Thematically, Multiplicity gets to the heart of one thing the ceramic medium does quite well—allow for mass-reproduction of objects. In this way, the show acted as a selective sampling of work by artists who use multiplicity as a central strategy, both in the reproduction of identical or nearly identical multiples and the installation work within the gallery. As a result, the choice of creating a media-specific exhibition made sense, rather than acting like an arbitrary and artificial melding of theme with media.
It was a bit stiff but it was good to see PAC looking good in this show. The hang made good pragmatic use of the somewhat vague space by presenting the artists discreetly with Hwang's piece anchoring the exhibition.
Everything else is pretty courteous and that is the overall feeling here... respect, although its the rather professional "here's my card" kind.
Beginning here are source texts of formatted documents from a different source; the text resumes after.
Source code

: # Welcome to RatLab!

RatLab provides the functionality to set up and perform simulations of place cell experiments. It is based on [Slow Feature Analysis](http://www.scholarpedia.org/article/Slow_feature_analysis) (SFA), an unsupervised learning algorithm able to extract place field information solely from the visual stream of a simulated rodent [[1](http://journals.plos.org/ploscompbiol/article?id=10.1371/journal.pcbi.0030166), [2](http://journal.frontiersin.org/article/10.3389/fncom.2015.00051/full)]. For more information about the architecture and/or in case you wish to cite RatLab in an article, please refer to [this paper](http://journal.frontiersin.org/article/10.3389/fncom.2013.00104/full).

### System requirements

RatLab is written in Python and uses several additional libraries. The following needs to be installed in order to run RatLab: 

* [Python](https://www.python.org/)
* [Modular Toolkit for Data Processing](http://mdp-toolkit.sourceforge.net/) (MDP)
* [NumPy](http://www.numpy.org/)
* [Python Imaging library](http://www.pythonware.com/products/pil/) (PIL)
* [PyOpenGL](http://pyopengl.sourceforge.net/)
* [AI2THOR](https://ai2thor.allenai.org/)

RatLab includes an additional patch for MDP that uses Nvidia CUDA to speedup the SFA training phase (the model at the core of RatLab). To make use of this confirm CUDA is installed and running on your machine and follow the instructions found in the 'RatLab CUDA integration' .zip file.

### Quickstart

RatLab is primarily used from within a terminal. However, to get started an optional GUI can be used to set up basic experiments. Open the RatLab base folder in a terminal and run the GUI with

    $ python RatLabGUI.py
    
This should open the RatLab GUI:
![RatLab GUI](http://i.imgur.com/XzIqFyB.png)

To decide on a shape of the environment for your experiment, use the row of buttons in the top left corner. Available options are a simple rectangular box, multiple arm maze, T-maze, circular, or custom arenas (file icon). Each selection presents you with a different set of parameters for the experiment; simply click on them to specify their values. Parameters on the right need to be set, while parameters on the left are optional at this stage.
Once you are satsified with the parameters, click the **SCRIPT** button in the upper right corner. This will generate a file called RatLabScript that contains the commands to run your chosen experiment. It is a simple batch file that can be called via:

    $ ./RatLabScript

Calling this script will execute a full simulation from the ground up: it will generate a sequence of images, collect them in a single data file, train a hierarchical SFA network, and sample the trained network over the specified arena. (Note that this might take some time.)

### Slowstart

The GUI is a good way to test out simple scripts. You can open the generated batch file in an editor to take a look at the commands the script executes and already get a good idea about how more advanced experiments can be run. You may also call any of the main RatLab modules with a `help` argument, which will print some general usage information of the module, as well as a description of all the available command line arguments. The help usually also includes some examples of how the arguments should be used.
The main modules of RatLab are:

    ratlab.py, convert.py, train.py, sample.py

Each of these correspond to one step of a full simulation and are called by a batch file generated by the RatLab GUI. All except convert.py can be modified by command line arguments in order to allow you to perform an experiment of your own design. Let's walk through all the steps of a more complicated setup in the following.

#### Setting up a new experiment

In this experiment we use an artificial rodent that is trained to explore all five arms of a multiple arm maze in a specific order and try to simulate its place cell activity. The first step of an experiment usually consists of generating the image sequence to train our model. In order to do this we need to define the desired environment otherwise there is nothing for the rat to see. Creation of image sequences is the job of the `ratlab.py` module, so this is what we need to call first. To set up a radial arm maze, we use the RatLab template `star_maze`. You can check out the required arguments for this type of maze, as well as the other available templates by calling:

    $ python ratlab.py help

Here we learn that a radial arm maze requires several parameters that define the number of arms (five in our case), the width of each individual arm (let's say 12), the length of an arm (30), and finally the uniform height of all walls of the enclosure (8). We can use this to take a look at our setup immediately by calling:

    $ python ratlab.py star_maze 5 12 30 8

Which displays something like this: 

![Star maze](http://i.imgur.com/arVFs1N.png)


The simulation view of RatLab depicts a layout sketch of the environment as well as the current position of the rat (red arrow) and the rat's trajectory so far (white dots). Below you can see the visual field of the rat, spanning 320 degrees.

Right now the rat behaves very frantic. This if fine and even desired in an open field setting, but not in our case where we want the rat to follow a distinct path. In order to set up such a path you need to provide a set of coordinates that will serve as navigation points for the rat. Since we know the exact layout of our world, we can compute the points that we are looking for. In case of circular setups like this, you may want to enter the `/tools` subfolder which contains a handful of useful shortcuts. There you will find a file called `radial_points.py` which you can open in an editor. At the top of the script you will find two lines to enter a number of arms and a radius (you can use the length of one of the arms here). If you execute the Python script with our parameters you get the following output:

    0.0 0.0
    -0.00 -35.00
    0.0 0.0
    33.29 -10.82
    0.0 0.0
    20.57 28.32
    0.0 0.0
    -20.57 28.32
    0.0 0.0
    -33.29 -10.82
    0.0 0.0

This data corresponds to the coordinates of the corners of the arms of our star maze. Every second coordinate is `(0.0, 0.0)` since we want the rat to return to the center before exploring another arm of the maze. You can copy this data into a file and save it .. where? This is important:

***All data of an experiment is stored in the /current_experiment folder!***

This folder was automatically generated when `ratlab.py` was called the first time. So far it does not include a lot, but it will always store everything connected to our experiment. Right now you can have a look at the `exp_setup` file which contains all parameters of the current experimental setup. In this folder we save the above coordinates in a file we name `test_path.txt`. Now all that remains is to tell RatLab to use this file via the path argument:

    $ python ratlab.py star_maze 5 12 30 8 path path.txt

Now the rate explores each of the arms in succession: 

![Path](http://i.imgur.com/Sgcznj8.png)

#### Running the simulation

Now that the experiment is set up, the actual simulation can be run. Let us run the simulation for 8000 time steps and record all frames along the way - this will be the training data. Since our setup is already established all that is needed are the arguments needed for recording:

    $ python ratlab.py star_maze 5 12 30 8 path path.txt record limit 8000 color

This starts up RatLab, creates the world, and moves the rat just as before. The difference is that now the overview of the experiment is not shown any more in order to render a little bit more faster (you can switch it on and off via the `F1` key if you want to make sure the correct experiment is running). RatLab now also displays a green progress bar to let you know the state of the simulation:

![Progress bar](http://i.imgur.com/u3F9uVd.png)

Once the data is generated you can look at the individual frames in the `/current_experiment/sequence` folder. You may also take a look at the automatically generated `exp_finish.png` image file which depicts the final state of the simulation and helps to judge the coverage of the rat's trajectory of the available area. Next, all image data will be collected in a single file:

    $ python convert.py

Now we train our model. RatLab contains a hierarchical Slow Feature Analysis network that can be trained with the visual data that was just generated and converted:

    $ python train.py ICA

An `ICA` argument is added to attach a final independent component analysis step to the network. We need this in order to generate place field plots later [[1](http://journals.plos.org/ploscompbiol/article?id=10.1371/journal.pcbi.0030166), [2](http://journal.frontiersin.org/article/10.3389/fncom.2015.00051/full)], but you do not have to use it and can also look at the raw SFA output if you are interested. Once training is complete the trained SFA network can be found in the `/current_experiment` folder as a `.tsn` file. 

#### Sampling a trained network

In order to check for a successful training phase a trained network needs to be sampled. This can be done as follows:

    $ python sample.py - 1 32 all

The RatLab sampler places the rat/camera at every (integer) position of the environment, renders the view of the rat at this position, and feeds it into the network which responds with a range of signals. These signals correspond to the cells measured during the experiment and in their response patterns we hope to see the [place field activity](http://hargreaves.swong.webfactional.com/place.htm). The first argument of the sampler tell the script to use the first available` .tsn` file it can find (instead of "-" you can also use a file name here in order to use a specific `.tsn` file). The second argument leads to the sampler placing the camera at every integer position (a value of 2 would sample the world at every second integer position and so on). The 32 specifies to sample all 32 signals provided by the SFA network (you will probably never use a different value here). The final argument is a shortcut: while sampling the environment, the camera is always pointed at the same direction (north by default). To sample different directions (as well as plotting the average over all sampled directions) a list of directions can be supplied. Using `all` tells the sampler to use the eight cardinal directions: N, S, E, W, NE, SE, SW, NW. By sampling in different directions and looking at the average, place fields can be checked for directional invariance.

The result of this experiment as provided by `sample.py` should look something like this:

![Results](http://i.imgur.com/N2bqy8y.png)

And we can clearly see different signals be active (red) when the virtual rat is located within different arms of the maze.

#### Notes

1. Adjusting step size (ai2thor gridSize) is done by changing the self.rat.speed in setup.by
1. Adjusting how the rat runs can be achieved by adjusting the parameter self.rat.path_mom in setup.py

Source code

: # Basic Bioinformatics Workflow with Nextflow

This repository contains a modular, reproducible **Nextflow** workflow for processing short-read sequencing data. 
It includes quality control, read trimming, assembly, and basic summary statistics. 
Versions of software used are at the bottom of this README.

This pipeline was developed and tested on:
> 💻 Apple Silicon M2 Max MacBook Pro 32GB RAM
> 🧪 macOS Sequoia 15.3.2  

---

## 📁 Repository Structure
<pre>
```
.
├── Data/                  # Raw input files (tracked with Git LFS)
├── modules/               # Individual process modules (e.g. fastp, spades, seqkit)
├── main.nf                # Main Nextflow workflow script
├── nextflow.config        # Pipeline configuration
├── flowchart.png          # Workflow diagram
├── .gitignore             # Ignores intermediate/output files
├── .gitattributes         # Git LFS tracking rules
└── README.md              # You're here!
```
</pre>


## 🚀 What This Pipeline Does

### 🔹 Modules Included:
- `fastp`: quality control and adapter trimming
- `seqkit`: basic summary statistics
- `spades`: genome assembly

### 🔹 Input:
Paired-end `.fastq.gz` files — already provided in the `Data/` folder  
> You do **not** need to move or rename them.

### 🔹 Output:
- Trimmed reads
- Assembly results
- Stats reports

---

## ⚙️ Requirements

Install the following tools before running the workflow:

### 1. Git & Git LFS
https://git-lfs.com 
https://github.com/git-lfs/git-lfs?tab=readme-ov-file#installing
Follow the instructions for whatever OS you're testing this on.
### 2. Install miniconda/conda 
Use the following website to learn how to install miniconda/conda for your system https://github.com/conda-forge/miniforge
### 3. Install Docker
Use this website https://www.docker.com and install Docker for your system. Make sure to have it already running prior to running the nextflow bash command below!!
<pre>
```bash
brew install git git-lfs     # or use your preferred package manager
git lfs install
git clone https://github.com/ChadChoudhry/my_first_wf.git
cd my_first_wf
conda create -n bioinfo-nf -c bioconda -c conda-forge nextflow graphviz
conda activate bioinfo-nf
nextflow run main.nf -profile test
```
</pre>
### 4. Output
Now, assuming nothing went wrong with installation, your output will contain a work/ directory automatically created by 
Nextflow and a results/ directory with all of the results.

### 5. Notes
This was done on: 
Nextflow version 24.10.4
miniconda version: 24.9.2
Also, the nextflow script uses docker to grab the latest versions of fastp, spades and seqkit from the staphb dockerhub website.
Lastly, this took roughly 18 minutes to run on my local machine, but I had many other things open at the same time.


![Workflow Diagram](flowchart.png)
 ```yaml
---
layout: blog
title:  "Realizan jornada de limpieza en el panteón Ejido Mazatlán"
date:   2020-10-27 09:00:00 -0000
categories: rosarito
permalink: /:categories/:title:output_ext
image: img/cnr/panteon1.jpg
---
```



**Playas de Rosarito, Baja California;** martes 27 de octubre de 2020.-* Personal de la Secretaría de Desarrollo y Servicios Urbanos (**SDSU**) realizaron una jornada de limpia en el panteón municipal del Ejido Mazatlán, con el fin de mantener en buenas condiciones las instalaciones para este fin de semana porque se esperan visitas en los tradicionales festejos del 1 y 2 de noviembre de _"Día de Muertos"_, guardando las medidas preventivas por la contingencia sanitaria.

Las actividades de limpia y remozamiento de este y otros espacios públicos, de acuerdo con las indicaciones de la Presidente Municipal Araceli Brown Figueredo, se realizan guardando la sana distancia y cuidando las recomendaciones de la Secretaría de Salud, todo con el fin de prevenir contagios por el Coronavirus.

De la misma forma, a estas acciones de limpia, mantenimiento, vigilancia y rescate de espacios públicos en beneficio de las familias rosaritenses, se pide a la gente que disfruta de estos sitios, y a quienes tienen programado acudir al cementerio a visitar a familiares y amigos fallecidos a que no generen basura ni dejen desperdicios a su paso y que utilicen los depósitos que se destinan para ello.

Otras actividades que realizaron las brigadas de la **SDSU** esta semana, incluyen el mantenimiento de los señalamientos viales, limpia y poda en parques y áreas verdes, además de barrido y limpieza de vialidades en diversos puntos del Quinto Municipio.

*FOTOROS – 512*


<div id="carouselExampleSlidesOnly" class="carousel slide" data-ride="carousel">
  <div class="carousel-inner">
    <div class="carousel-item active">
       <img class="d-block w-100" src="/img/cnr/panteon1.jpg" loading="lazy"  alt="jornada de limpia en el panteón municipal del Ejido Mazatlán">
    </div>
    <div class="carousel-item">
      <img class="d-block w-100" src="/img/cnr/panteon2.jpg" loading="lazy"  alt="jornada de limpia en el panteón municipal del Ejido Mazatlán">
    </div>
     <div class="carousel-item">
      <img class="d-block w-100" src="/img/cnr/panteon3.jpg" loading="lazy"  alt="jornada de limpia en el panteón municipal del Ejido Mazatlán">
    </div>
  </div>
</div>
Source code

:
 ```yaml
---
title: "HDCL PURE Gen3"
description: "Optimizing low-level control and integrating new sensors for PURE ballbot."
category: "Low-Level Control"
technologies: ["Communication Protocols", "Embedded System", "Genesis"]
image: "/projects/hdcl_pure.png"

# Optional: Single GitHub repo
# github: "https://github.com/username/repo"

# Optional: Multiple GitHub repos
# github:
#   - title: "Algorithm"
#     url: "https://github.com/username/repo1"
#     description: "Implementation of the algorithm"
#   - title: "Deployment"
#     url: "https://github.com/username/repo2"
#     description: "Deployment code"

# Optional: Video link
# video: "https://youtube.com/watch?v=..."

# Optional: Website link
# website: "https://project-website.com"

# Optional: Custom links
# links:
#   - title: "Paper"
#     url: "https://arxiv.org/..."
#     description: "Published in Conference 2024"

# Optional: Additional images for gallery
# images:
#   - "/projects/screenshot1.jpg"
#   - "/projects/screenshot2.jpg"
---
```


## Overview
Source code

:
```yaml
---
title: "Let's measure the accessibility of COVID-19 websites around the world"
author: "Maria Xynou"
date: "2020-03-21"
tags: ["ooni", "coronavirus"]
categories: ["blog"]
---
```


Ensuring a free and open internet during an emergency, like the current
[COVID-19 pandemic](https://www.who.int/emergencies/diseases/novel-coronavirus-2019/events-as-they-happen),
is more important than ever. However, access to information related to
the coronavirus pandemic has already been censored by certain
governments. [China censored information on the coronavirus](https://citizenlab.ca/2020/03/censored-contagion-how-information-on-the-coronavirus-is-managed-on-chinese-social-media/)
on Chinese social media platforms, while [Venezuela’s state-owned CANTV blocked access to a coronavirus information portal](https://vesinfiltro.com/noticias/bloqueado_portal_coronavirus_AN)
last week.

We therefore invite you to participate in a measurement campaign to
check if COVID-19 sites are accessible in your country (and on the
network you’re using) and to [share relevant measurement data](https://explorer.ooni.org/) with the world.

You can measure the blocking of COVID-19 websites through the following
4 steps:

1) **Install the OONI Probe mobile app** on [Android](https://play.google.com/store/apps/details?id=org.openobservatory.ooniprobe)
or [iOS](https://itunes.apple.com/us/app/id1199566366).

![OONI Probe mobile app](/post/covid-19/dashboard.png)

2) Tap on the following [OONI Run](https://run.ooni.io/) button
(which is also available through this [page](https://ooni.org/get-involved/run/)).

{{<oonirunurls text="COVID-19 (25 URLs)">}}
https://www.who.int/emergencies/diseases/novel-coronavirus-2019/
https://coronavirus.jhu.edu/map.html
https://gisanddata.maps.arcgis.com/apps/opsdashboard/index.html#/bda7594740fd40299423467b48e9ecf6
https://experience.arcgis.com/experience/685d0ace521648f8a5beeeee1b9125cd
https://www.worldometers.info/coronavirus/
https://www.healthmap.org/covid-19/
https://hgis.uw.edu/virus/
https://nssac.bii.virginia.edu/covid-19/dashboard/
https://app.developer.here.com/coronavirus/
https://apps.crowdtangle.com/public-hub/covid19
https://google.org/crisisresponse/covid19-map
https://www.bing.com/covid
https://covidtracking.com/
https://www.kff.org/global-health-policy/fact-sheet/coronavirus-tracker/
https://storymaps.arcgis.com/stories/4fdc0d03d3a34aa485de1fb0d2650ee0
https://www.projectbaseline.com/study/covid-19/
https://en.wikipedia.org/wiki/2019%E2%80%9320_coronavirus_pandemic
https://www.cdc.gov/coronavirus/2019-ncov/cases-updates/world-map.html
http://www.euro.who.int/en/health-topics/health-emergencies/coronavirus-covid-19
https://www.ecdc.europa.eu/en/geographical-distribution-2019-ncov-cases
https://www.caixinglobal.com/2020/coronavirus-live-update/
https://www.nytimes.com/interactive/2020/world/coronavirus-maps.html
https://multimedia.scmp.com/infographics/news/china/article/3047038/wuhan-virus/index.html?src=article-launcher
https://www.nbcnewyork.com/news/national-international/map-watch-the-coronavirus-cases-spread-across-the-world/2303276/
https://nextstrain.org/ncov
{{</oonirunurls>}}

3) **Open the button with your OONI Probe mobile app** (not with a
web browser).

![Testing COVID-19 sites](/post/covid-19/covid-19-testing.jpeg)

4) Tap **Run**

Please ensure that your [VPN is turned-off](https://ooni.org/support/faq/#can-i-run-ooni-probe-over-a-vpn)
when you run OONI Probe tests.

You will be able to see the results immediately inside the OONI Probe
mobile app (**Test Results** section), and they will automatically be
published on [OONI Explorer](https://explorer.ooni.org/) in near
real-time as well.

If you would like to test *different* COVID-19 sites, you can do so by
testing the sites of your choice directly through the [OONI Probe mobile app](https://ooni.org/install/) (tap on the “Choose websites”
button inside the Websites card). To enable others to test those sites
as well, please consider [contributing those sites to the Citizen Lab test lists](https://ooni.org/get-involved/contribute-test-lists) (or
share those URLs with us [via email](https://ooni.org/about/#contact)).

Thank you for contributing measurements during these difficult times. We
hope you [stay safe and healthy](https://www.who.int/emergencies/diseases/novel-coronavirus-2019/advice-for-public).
Is there a lot of fire here, no... but the theme made that practically impossible.
It will be interesting to see how PAC handles the rennovation. The carpet has got to go and I think and a good architect should work at clarifying the space's irregularities. Right now it competes with the art.
The old plan of using moveable walls on tracks like Woolley's "Wonder" space is a bad idea because walls that dont meet the floor are really problematic for installation artists. Installation artists often use the solidity of the wall as a foil. Take the solidity away and the wall becomes a distraction. Those kinds of walls work best for paintings.